Problem details: Change every "locality" in the data below to "place", and give back all the other lines unchanged.

Records supplied:

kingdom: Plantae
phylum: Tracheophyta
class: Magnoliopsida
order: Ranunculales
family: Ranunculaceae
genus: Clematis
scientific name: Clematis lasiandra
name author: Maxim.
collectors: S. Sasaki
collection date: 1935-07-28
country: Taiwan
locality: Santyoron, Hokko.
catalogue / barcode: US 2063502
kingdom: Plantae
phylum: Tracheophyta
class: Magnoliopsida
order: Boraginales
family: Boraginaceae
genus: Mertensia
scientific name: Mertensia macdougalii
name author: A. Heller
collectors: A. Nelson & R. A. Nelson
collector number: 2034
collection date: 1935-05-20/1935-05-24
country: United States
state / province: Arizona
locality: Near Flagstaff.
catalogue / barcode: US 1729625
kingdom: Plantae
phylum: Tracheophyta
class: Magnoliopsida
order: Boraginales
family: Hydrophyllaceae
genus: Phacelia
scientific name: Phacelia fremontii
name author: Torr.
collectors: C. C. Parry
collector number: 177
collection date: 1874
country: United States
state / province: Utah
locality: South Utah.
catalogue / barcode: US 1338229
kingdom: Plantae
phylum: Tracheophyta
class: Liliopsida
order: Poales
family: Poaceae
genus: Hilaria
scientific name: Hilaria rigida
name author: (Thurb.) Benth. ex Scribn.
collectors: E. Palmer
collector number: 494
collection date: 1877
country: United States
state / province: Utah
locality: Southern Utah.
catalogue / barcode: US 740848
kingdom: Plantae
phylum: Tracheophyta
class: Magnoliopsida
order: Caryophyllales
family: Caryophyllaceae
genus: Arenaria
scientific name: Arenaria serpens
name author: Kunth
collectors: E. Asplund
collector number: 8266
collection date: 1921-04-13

Right answer:
kingdom: Plantae
phylum: Tracheophyta
class: Magnoliopsida
order: Ranunculales
family: Ranunculaceae
genus: Clematis
scientific name: Clematis lasiandra
name author: Maxim.
collectors: S. Sasaki
collection date: 1935-07-28
country: Taiwan
place: Santyoron, Hokko.
catalogue / barcode: US 2063502
kingdom: Plantae
phylum: Tracheophyta
class: Magnoliopsida
order: Boraginales
family: Boraginaceae
genus: Mertensia
scientific name: Mertensia macdougalii
name author: A. Heller
collectors: A. Nelson & R. A. Nelson
collector number: 2034
collection date: 1935-05-20/1935-05-24
country: United States
state / province: Arizona
place: Near Flagstaff.
catalogue / barcode: US 1729625
kingdom: Plantae
phylum: Tracheophyta
class: Magnoliopsida
order: Boraginales
family: Hydrophyllaceae
genus: Phacelia
scientific name: Phacelia fremontii
name author: Torr.
collectors: C. C. Parry
collector number: 177
collection date: 1874
country: United States
state / province: Utah
place: South Utah.
catalogue / barcode: US 1338229
kingdom: Plantae
phylum: Tracheophyta
class: Liliopsida
order: Poales
family: Poaceae
genus: Hilaria
scientific name: Hilaria rigida
name author: (Thurb.) Benth. ex Scribn.
collectors: E. Palmer
collector number: 494
collection date: 1877
country: United States
state / province: Utah
place: Southern Utah.
catalogue / barcode: US 740848
kingdom: Plantae
phylum: Tracheophyta
class: Magnoliopsida
order: Caryophyllales
family: Caryophyllaceae
genus: Arenaria
scientific name: Arenaria serpens
name author: Kunth
collectors: E. Asplund
collector number: 8266
collection date: 1921-04-13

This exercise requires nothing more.